══ Available data ══
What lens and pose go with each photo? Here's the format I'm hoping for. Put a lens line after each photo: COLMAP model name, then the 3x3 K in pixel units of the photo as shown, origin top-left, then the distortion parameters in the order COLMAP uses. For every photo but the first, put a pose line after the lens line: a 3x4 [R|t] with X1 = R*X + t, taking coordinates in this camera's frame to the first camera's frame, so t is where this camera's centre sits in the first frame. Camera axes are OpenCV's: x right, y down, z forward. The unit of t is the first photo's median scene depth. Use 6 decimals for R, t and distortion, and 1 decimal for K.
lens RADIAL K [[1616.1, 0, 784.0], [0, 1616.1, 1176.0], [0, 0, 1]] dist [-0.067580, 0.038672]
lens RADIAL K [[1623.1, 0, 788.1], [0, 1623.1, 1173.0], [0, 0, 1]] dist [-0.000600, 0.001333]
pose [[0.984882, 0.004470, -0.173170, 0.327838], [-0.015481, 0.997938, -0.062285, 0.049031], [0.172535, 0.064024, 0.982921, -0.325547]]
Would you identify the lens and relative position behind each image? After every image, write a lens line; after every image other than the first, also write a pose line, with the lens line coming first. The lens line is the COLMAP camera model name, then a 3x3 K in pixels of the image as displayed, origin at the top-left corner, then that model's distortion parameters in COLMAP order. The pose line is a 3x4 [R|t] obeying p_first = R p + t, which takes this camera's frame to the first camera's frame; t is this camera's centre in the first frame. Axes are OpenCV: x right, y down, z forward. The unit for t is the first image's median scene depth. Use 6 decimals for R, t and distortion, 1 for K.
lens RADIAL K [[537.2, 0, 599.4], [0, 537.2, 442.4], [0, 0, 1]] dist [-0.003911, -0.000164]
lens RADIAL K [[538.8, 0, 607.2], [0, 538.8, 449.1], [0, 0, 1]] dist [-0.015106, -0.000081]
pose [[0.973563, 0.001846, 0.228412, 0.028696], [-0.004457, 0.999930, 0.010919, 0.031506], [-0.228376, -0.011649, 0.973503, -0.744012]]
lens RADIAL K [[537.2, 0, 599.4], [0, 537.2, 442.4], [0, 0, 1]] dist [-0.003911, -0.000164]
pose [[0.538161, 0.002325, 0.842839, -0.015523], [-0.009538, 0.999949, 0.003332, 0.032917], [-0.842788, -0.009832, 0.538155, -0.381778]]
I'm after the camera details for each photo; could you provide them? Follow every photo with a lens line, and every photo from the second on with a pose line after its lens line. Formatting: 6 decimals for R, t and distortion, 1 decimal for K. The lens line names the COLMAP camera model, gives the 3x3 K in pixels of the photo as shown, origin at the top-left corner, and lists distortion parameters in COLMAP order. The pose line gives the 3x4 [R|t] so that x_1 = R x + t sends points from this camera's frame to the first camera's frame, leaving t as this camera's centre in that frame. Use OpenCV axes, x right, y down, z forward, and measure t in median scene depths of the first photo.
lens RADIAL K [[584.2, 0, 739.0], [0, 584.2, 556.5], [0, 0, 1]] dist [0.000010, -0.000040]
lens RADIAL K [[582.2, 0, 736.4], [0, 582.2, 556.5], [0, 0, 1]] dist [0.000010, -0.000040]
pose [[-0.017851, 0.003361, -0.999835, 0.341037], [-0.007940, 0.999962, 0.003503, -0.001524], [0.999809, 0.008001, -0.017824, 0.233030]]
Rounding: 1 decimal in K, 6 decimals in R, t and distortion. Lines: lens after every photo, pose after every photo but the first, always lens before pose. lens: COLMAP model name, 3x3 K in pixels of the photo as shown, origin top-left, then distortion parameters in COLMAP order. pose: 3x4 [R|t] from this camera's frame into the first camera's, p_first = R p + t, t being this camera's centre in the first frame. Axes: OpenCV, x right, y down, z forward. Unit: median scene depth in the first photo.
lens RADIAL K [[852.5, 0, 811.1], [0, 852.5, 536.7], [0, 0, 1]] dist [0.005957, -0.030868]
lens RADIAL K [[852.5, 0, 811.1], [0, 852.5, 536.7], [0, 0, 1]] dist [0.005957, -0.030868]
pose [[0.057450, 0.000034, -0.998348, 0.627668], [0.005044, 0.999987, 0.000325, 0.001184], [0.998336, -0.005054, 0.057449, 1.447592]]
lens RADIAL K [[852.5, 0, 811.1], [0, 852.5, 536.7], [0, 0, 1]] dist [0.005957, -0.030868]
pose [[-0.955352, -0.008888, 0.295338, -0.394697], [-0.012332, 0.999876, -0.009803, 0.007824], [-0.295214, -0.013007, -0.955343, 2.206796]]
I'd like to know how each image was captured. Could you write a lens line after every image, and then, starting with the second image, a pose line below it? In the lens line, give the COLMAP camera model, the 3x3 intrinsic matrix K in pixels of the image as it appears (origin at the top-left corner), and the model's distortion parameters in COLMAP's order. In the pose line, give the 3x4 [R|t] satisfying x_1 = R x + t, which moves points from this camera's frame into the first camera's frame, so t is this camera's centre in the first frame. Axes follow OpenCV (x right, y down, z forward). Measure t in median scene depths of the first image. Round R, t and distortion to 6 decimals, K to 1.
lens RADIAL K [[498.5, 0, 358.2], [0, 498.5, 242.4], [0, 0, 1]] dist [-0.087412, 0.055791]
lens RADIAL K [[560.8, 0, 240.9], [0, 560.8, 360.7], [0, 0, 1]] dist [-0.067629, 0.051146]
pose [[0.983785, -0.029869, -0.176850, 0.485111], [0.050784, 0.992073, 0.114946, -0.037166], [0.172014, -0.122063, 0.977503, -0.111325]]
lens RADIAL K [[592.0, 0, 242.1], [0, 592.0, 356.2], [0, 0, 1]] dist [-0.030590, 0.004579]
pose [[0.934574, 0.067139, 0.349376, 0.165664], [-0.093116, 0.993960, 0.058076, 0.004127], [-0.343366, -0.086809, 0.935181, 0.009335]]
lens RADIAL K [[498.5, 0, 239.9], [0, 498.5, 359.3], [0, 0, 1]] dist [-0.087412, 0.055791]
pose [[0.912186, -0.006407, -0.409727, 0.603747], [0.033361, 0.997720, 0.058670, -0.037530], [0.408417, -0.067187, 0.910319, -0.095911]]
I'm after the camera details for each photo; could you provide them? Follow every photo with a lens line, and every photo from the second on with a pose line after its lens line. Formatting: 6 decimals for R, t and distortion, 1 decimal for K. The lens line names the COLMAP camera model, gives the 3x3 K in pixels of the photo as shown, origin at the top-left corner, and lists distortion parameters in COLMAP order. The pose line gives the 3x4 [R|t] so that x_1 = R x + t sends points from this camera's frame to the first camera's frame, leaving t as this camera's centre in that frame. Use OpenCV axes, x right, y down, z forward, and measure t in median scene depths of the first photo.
═══
● **What is needed**
Please write out all of the records above word for word, with no changes.

● **Reply to the task**
What lens and pose go with each photo? Here's the format I'm hoping for. Put a lens line after each photo: COLMAP model name, then the 3x3 K in pixel units of the photo as shown, origin top-left, then the distortion parameters in the order COLMAP uses. For every photo but the first, put a pose line after the lens line: a 3x4 [R|t] with X1 = R*X + t, taking coordinates in this camera's frame to the first camera's frame, so t is where this camera's centre sits in the first frame. Camera axes are OpenCV's: x right, y down, z forward. The unit of t is the first photo's median scene depth. Use 6 decimals for R, t and distortion, and 1 decimal for K.
lens RADIAL K [[1616.1, 0, 784.0], [0, 1616.1, 1176.0], [0, 0, 1]] dist [-0.067580, 0.038672]
lens RADIAL K [[1623.1, 0, 788.1], [0, 1623.1, 1173.0], [0, 0, 1]] dist [-0.000600, 0.001333]
pose [[0.984882, 0.004470, -0.173170, 0.327838], [-0.015481, 0.997938, -0.062285, 0.049031], [0.172535, 0.064024, 0.982921, -0.325547]]
Would you identify the lens and relative position behind each image? After every image, write a lens line; after every image other than the first, also write a pose line, with the lens line coming first. The lens line is the COLMAP camera model name, then a 3x3 K in pixels of the image as displayed, origin at the top-left corner, then that model's distortion parameters in COLMAP order. The pose line is a 3x4 [R|t] obeying p_first = R p + t, which takes this camera's frame to the first camera's frame; t is this camera's centre in the first frame. Axes are OpenCV: x right, y down, z forward. The unit for t is the first image's median scene depth. Use 6 decimals for R, t and distortion, 1 for K.
lens RADIAL K [[537.2, 0, 599.4], [0, 537.2, 442.4], [0, 0, 1]] dist [-0.003911, -0.000164]
lens RADIAL K [[538.8, 0, 607.2], [0, 538.8, 449.1], [0, 0, 1]] dist [-0.015106, -0.000081]
pose [[0.973563, 0.001846, 0.228412, 0.028696], [-0.004457, 0.999930, 0.010919, 0.031506], [-0.228376, -0.011649, 0.973503, -0.744012]]
lens RADIAL K [[537.2, 0, 599.4], [0, 537.2, 442.4], [0, 0, 1]] dist [-0.003911, -0.000164]
pose [[0.538161, 0.002325, 0.842839, -0.015523], [-0.009538, 0.999949, 0.003332, 0.032917], [-0.842788, -0.009832, 0.538155, -0.381778]]
I'm after the camera details for each photo; could you provide them? Follow every photo with a lens line, and every photo from the second on with a pose line after its lens line. Formatting: 6 decimals for R, t and distortion, 1 decimal for K. The lens line names the COLMAP camera model, gives the 3x3 K in pixels of the photo as shown, origin at the top-left corner, and lists distortion parameters in COLMAP order. The pose line gives the 3x4 [R|t] so that x_1 = R x + t sends points from this camera's frame to the first camera's frame, leaving t as this camera's centre in that frame. Use OpenCV axes, x right, y down, z forward, and measure t in median scene depths of the first photo.
lens RADIAL K [[584.2, 0, 739.0], [0, 584.2, 556.5], [0, 0, 1]] dist [0.000010, -0.000040]
lens RADIAL K [[582.2, 0, 736.4], [0, 582.2, 556.5], [0, 0, 1]] dist [0.000010, -0.000040]
pose [[-0.017851, 0.003361, -0.999835, 0.341037], [-0.007940, 0.999962, 0.003503, -0.001524], [0.999809, 0.008001, -0.017824, 0.233030]]
Rounding: 1 decimal in K, 6 decimals in R, t and distortion. Lines: lens after every photo, pose after every photo but the first, always lens before pose. lens: COLMAP model name, 3x3 K in pixels of the photo as shown, origin top-left, then distortion parameters in COLMAP order. pose: 3x4 [R|t] from this camera's frame into the first camera's, p_first = R p + t, t being this camera's centre in the first frame. Axes: OpenCV, x right, y down, z forward. Unit: median scene depth in the first photo.
lens RADIAL K [[852.5, 0, 811.1], [0, 852.5, 536.7], [0, 0, 1]] dist [0.005957, -0.030868]
lens RADIAL K [[852.5, 0, 811.1], [0, 852.5, 536.7], [0, 0, 1]] dist [0.005957, -0.030868]
pose [[0.057450, 0.000034, -0.998348, 0.627668], [0.005044, 0.999987, 0.000325, 0.001184], [0.998336, -0.005054, 0.057449, 1.447592]]
lens RADIAL K [[852.5, 0, 811.1], [0, 852.5, 536.7], [0, 0, 1]] dist [0.005957, -0.030868]
pose [[-0.955352, -0.008888, 0.295338, -0.394697], [-0.012332, 0.999876, -0.009803, 0.007824], [-0.295214, -0.013007, -0.955343, 2.206796]]
I'd like to know how each image was captured. Could you write a lens line after every image, and then, starting with the second image, a pose line below it? In the lens line, give the COLMAP camera model, the 3x3 intrinsic matrix K in pixels of the image as it appears (origin at the top-left corner), and the model's distortion parameters in COLMAP's order. In the pose line, give the 3x4 [R|t] satisfying x_1 = R x + t, which moves points from this camera's frame into the first camera's frame, so t is this camera's centre in the first frame. Axes follow OpenCV (x right, y down, z forward). Measure t in median scene depths of the first image. Round R, t and distortion to 6 decimals, K to 1.
lens RADIAL K [[498.5, 0, 358.2], [0, 498.5, 242.4], [0, 0, 1]] dist [-0.087412, 0.055791]
lens RADIAL K [[560.8, 0, 240.9], [0, 560.8, 360.7], [0, 0, 1]] dist [-0.067629, 0.051146]
pose [[0.983785, -0.029869, -0.176850, 0.485111], [0.050784, 0.992073, 0.114946, -0.037166], [0.172014, -0.122063, 0.977503, -0.111325]]
lens RADIAL K [[592.0, 0, 242.1], [0, 592.0, 356.2], [0, 0, 1]] dist [-0.030590, 0.004579]
pose [[0.934574, 0.067139, 0.349376, 0.165664], [-0.093116, 0.993960, 0.058076, 0.004127], [-0.343366, -0.086809, 0.935181, 0.009335]]
lens RADIAL K [[498.5, 0, 239.9], [0, 498.5, 359.3], [0, 0, 1]] dist [-0.087412, 0.055791]
pose [[0.912186, -0.006407, -0.409727, 0.603747], [0.033361, 0.997720, 0.058670, -0.037530], [0.408417, -0.067187, 0.910319, -0.095911]]
I'm after the camera details for each photo; could you provide them? Follow every photo with a lens line, and every photo from the second on with a pose line after its lens line. Formatting: 6 decimals for R, t and distortion, 1 decimal for K. The lens line names the COLMAP camera model, gives the 3x3 K in pixels of the photo as shown, origin at the top-left corner, and lists distortion parameters in COLMAP order. The pose line gives the 3x4 [R|t] so that x_1 = R x + t sends points from this camera's frame to the first camera's frame, leaving t as this camera's centre in that frame. Use OpenCV axes, x right, y down, z forward, and measure t in median scene depths of the first photo.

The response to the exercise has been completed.